**Stored data:**
####
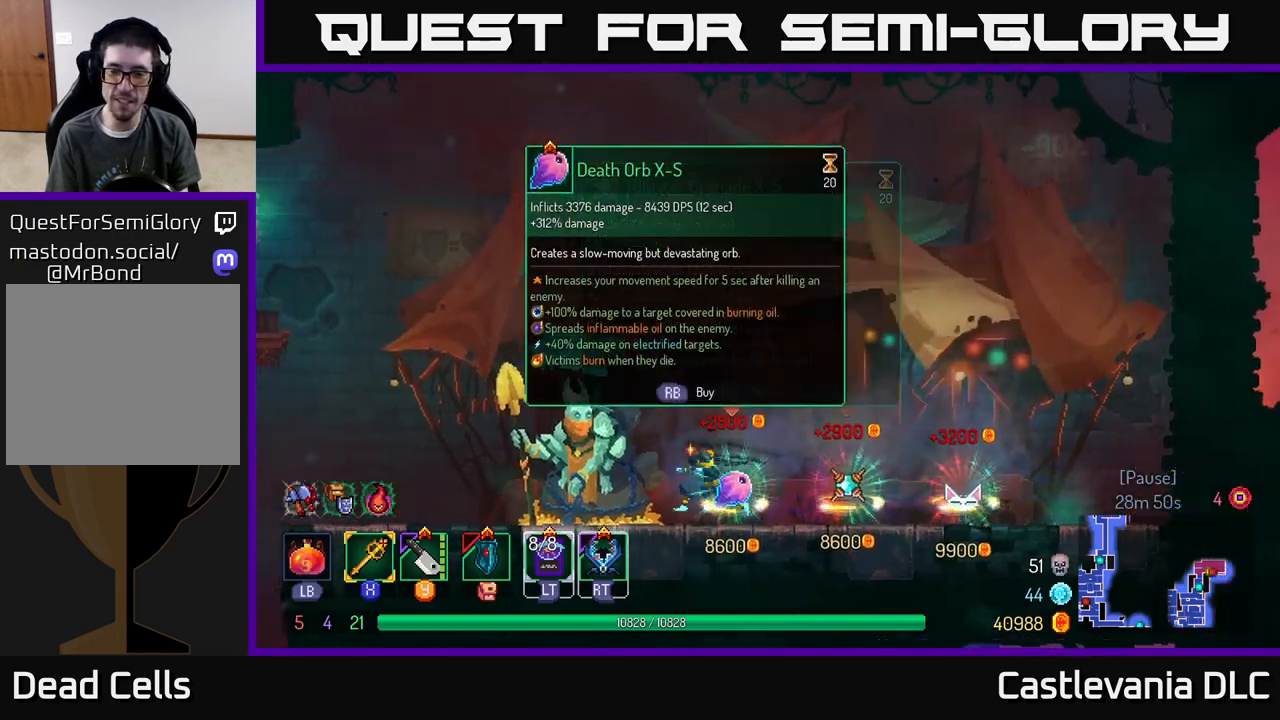
{"buttons": [], "left_stick": "left", "right_stick": "center", "events": []}
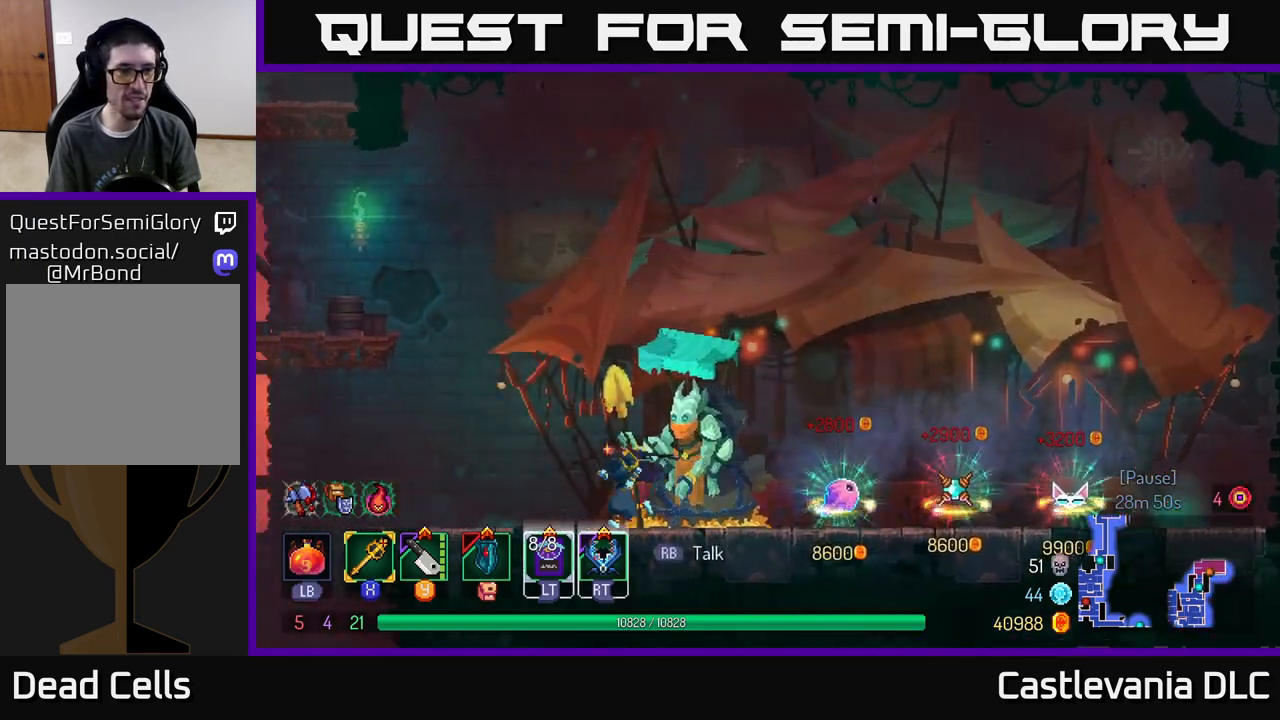
{"buttons": ["A"], "left_stick": "left", "right_stick": "center", "events": [[150, "A", "down"], [233, "A", "up"], [367, "A", "down"]]}
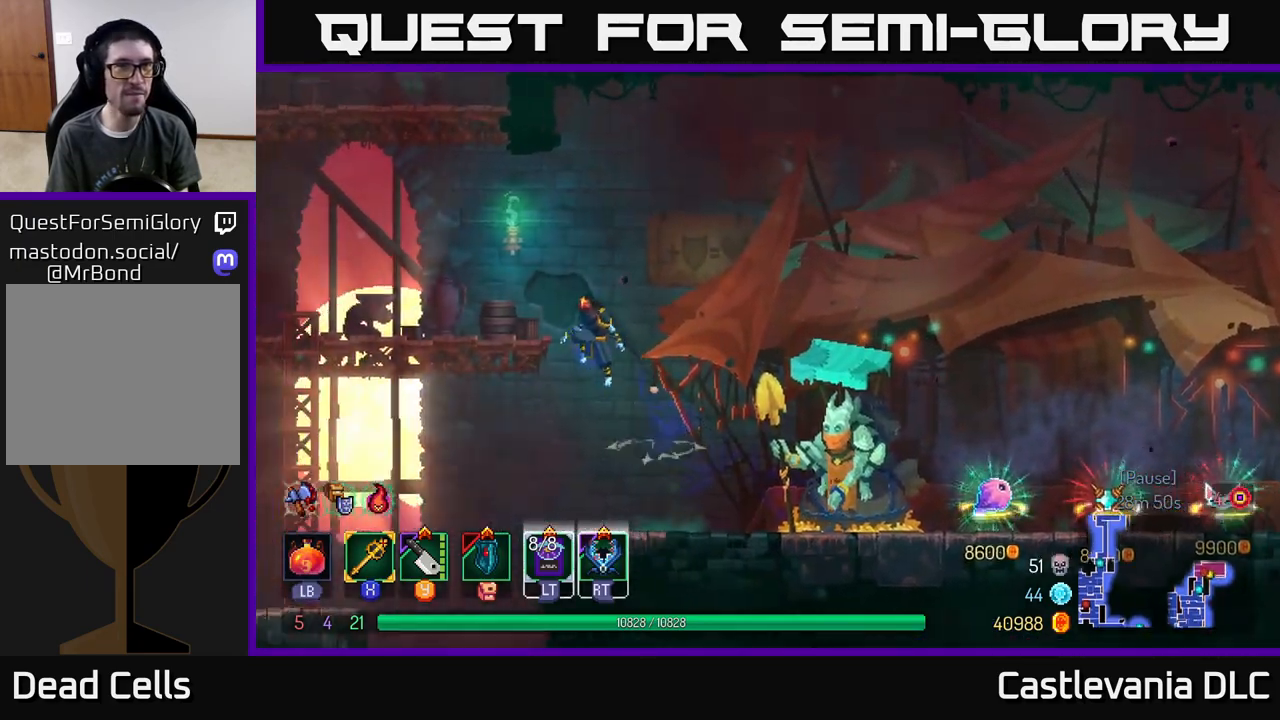
{"buttons": ["A"], "left_stick": "left", "right_stick": "center", "events": [[33, "A", "up"], [433, "A", "down"]]}
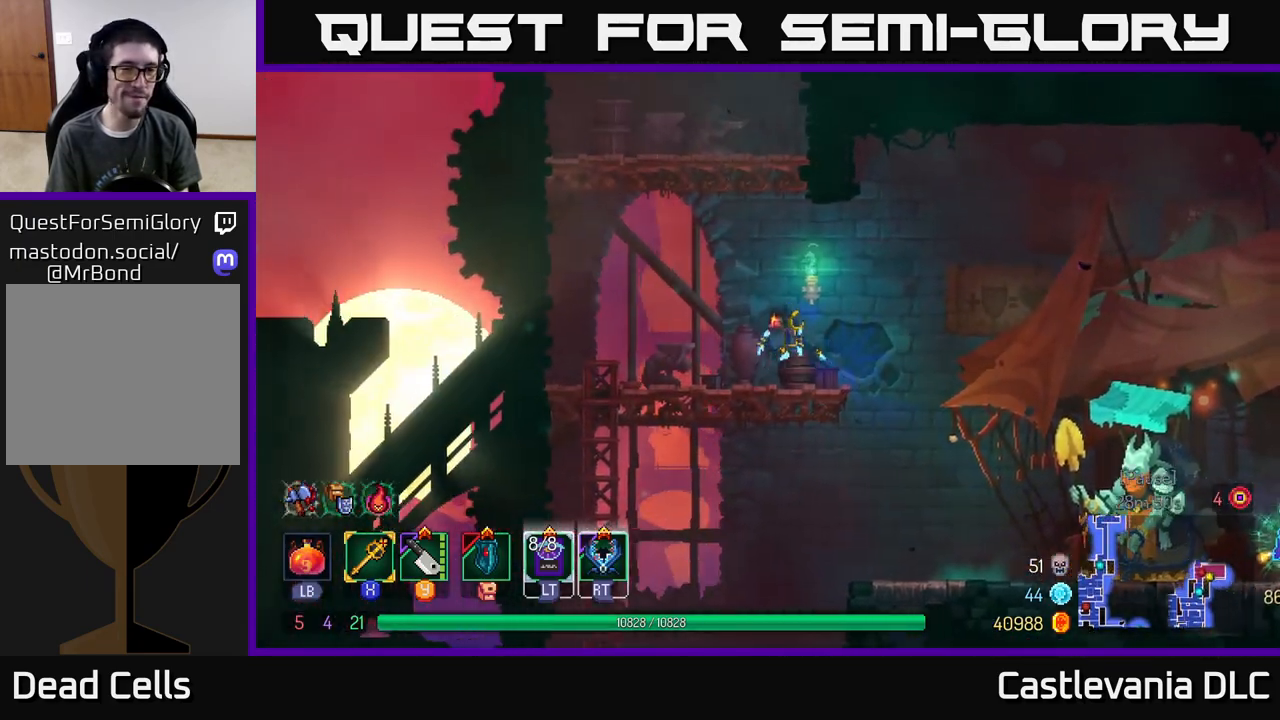
{"buttons": [], "left_stick": "left", "right_stick": "center", "events": [[67, "A", "up"], [150, "A", "down"], [333, "A", "up"]]}
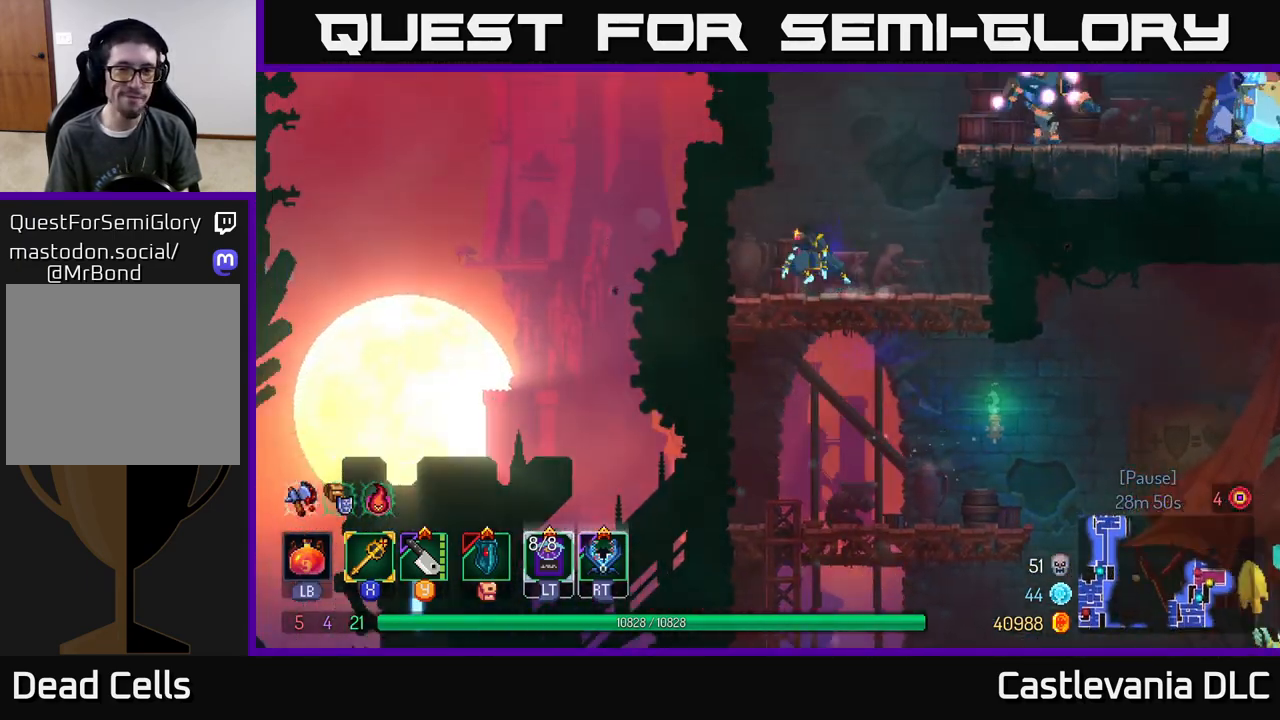
{"buttons": [], "left_stick": "right", "right_stick": "center", "events": [[183, "left_stick", "center"], [333, "left_stick", "right"]]}
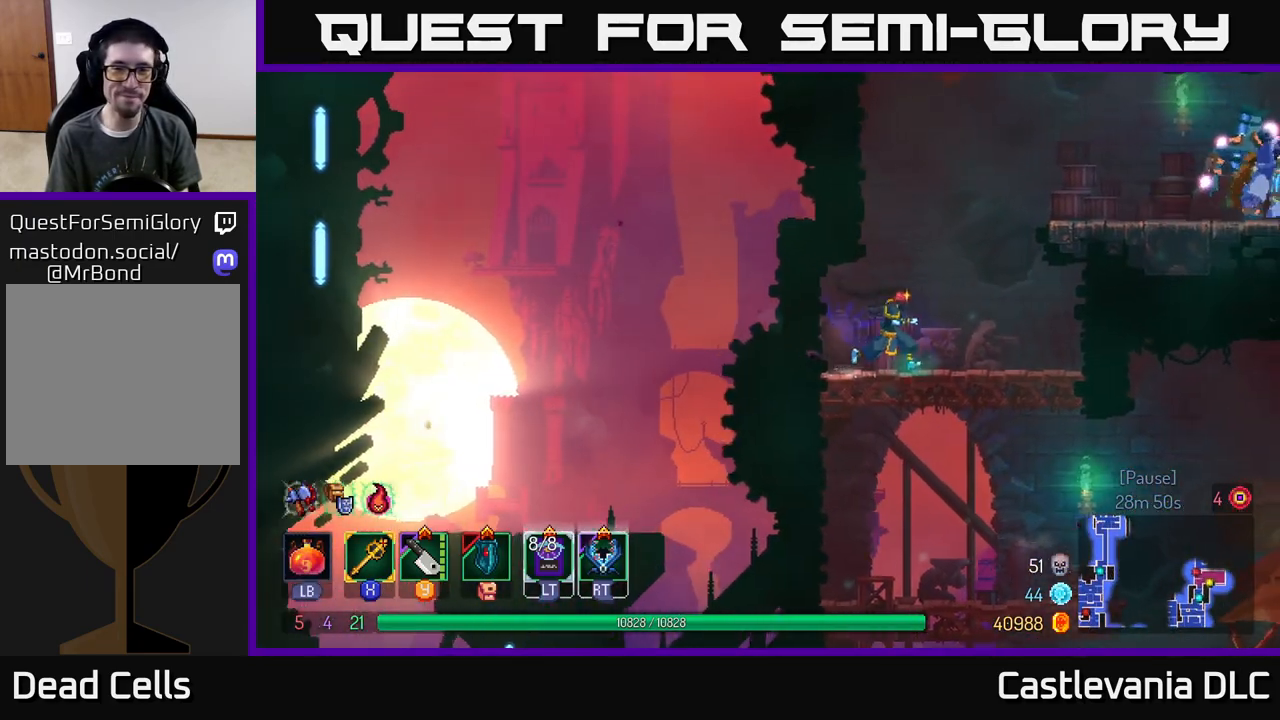
{"buttons": [], "left_stick": "right", "right_stick": "center", "events": [[117, "A", "down"], [250, "A", "up"], [317, "A", "down"], [467, "A", "up"]]}
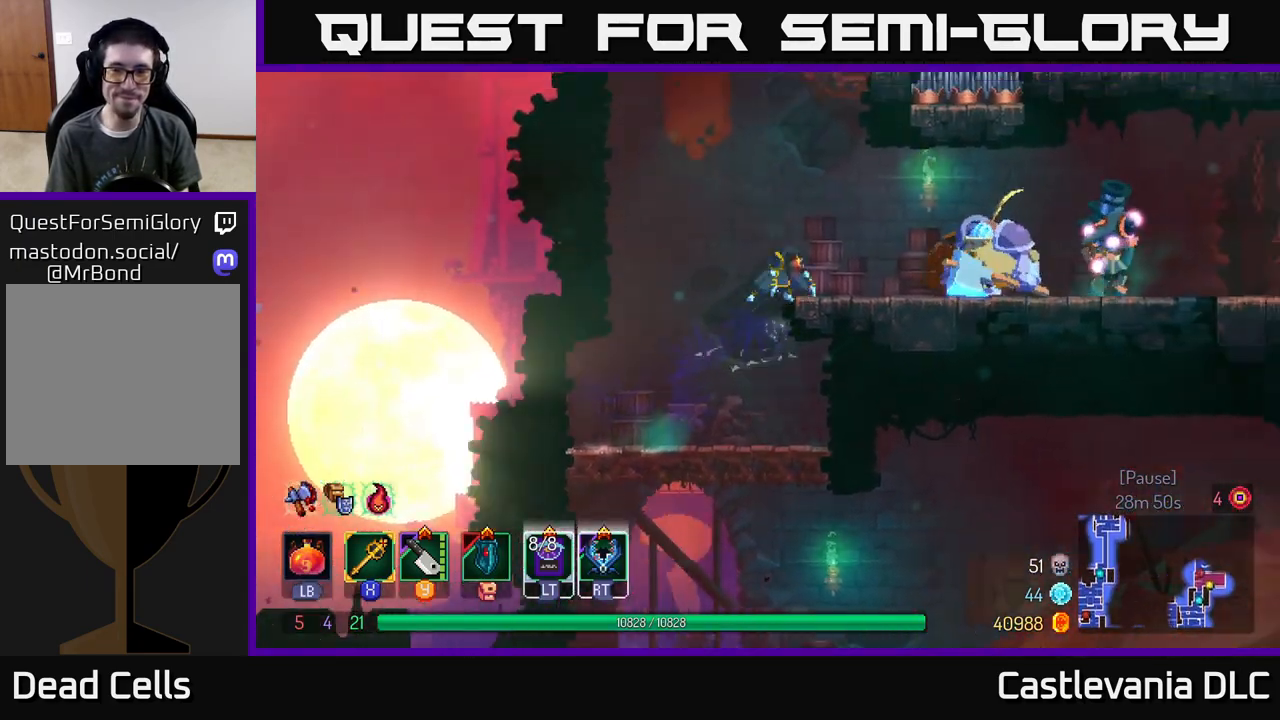
{"buttons": [], "left_stick": "right", "right_stick": "center", "events": [[350, "X", "down"], [433, "X", "up"]]}
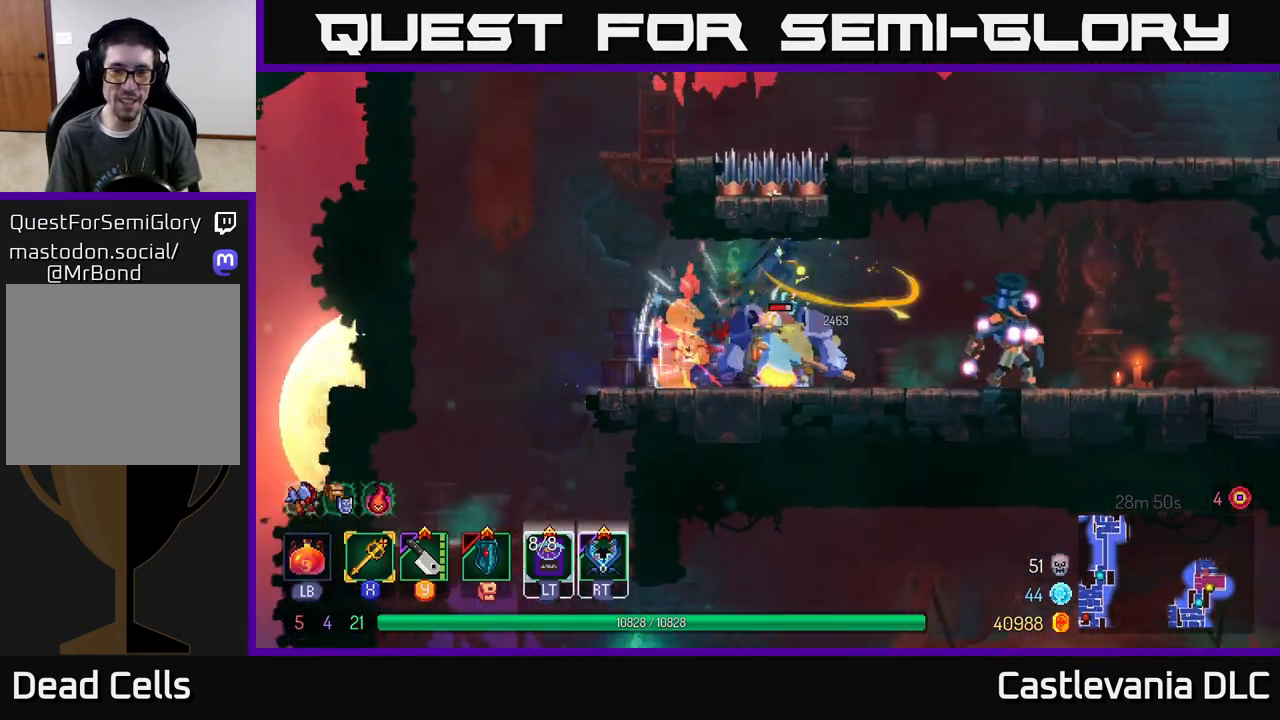
{"buttons": [], "left_stick": "left", "right_stick": "center", "events": [[67, "left_stick", "left"], [233, "left_stick", "center"], [383, "left_stick", "left"]]}
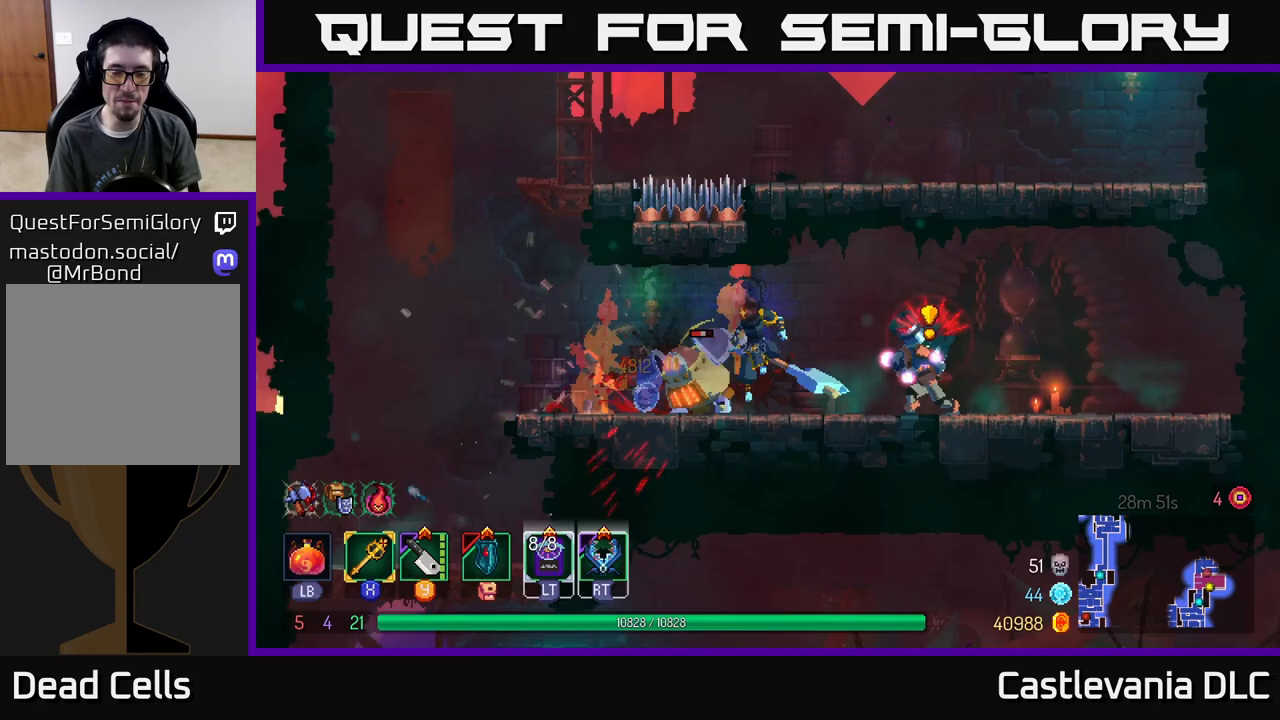
{"buttons": [], "left_stick": "left", "right_stick": "center", "events": [[83, "X", "down"], [117, "left_stick", "up-left"], [167, "X", "up"], [233, "left_stick", "right"], [450, "left_stick", "left"]]}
####
**TASK INSTRUCTIONS:** The records above are to be quoted exactly, with all pictures left out.

**WRITTEN ANSWER:**
{"buttons": [], "left_stick": "left", "right_stick": "center", "events": []}
{"buttons": ["A"], "left_stick": "left", "right_stick": "center", "events": [[150, "A", "down"], [233, "A", "up"], [367, "A", "down"]]}
{"buttons": ["A"], "left_stick": "left", "right_stick": "center", "events": [[33, "A", "up"], [433, "A", "down"]]}
{"buttons": [], "left_stick": "left", "right_stick": "center", "events": [[67, "A", "up"], [150, "A", "down"], [333, "A", "up"]]}
{"buttons": [], "left_stick": "right", "right_stick": "center", "events": [[183, "left_stick", "center"], [333, "left_stick", "right"]]}
{"buttons": [], "left_stick": "right", "right_stick": "center", "events": [[117, "A", "down"], [250, "A", "up"], [317, "A", "down"], [467, "A", "up"]]}
{"buttons": [], "left_stick": "right", "right_stick": "center", "events": [[350, "X", "down"], [433, "X", "up"]]}
{"buttons": [], "left_stick": "left", "right_stick": "center", "events": [[67, "left_stick", "left"], [233, "left_stick", "center"], [383, "left_stick", "left"]]}
{"buttons": [], "left_stick": "left", "right_stick": "center", "events": [[83, "X", "down"], [117, "left_stick", "up-left"], [167, "X", "up"], [233, "left_stick", "right"], [450, "left_stick", "left"]]}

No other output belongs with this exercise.